I must say that the number of transpilers between the source code and the code executed in the browser is becoming overwhelming:

  • Coffee -> ES6
  • ES6 -> ES5
  • Vue component build
  • Meteor build

how many source maps are needed for all this stuff and how to properly coordinate their interaction?

I think it’s a akryum:vue-coffee problem. I think the bug is that .vue files usually have a structure like this:

<template>
  <!-- . . . say 20 lines of HTML here -->
</template>

<script lang="coffee">
# First line of CoffeeScript code, but line 25 of the .vue file

My hunch is that vue-coffee sends the CoffeeScript code through the transpilation pipeline without adjusting the sourcemaps for the fact that, in this example, the code starts at line 25 instead of line 1. That should be fairly easy to rectify, I just haven’t devoted the time to it. Please feel free to do so (and let me know if you do, so I don’t duplicate your effort).

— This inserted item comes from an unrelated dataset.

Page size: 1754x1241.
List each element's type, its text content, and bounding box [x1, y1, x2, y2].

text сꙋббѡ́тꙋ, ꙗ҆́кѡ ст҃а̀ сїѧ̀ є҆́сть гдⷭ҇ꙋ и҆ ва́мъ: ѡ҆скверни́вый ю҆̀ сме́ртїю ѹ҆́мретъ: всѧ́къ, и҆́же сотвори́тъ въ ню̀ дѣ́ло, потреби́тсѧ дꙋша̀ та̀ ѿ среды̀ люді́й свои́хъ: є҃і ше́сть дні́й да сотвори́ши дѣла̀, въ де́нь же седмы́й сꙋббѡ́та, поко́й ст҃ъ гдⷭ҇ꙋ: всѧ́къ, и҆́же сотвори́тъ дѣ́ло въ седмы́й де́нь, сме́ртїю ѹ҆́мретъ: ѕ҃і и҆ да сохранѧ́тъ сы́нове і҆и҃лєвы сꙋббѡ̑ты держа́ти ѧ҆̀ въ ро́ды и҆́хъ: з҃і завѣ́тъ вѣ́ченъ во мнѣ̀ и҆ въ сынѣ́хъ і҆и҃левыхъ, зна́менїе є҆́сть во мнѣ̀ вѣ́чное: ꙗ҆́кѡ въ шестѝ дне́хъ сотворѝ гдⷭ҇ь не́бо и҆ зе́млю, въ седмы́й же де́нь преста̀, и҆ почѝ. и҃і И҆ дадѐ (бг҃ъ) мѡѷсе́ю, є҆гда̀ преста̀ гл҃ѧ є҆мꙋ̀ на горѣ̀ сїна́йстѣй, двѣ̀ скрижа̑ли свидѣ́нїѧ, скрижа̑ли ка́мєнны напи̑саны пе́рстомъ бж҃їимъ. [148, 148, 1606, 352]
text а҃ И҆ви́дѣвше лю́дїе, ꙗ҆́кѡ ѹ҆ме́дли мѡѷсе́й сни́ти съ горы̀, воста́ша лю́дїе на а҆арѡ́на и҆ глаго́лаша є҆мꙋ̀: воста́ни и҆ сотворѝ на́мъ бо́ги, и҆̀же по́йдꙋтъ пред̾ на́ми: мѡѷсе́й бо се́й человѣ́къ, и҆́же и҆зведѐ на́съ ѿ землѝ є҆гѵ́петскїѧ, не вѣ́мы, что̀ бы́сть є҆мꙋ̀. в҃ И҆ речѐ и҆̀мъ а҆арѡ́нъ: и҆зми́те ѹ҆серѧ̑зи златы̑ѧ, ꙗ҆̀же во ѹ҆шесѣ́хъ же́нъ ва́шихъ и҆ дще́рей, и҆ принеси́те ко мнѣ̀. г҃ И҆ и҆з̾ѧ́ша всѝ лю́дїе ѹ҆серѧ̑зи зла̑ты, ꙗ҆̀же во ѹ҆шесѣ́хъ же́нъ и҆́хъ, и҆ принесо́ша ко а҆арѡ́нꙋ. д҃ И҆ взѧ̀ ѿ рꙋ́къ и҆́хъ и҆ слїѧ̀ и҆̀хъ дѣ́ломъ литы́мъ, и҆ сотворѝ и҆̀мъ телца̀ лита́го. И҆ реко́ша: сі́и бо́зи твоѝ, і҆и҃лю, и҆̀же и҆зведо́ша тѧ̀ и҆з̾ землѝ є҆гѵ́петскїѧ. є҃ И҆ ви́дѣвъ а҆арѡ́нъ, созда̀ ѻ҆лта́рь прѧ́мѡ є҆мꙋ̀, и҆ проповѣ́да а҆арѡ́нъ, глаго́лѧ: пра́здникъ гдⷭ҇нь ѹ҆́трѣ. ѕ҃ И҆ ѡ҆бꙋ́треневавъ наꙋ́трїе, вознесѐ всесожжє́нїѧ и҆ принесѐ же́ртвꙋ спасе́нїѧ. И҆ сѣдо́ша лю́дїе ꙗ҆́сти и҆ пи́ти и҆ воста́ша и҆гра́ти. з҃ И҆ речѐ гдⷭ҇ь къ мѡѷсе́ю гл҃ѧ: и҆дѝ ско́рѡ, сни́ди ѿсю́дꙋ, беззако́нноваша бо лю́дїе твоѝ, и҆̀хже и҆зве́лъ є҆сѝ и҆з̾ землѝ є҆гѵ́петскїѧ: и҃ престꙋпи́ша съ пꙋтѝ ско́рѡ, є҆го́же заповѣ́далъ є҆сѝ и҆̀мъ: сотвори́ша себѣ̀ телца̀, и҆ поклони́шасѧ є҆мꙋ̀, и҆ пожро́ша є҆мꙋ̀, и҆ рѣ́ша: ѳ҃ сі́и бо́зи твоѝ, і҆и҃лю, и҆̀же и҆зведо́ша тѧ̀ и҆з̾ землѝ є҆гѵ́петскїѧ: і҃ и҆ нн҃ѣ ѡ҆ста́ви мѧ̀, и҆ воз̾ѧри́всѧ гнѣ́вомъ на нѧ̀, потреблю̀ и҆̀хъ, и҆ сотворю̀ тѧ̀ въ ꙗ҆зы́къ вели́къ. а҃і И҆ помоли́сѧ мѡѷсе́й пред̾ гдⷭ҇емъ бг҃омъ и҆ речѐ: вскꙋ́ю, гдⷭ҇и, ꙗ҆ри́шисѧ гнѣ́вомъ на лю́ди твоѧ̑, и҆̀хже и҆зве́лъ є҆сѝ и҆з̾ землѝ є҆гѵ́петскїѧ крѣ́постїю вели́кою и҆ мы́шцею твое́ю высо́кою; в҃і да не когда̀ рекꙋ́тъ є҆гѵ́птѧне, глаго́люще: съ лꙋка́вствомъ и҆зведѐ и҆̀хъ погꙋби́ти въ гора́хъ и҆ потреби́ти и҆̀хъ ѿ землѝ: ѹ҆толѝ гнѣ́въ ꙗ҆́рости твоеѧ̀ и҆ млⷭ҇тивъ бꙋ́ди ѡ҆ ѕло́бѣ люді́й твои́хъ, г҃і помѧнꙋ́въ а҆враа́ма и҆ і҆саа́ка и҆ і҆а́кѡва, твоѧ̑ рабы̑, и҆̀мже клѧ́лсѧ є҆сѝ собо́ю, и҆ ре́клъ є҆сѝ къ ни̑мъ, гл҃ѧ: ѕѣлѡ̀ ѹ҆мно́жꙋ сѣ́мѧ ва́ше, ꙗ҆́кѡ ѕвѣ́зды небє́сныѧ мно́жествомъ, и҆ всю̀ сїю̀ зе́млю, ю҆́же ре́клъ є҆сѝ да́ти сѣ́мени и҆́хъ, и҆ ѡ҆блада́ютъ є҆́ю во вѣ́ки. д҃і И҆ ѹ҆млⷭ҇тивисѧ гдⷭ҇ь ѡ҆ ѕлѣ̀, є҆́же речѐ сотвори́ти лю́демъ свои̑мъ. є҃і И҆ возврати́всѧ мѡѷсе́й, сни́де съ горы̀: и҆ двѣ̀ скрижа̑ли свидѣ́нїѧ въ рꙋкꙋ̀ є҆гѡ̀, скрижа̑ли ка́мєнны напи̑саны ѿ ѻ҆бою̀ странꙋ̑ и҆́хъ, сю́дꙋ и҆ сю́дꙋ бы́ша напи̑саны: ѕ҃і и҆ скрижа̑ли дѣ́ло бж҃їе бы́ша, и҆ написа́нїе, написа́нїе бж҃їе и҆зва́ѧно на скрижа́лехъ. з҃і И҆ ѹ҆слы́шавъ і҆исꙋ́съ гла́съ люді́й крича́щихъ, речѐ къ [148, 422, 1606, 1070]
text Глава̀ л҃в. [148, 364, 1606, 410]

My workaround has been to just throw debugger statements in my code:

<script lang="coffee">
import { mapState } from 'vuex'

export default
	name: 'some-component'

	data: ->
		debugger # Chrome DevTools WILL stop here

You need to remember to remove them later, but they’re full-fledged breakpoints, not the limited printing you get from console.log. The debugger statement is core JavaScript, and has nothing to do with Vue or transpilation.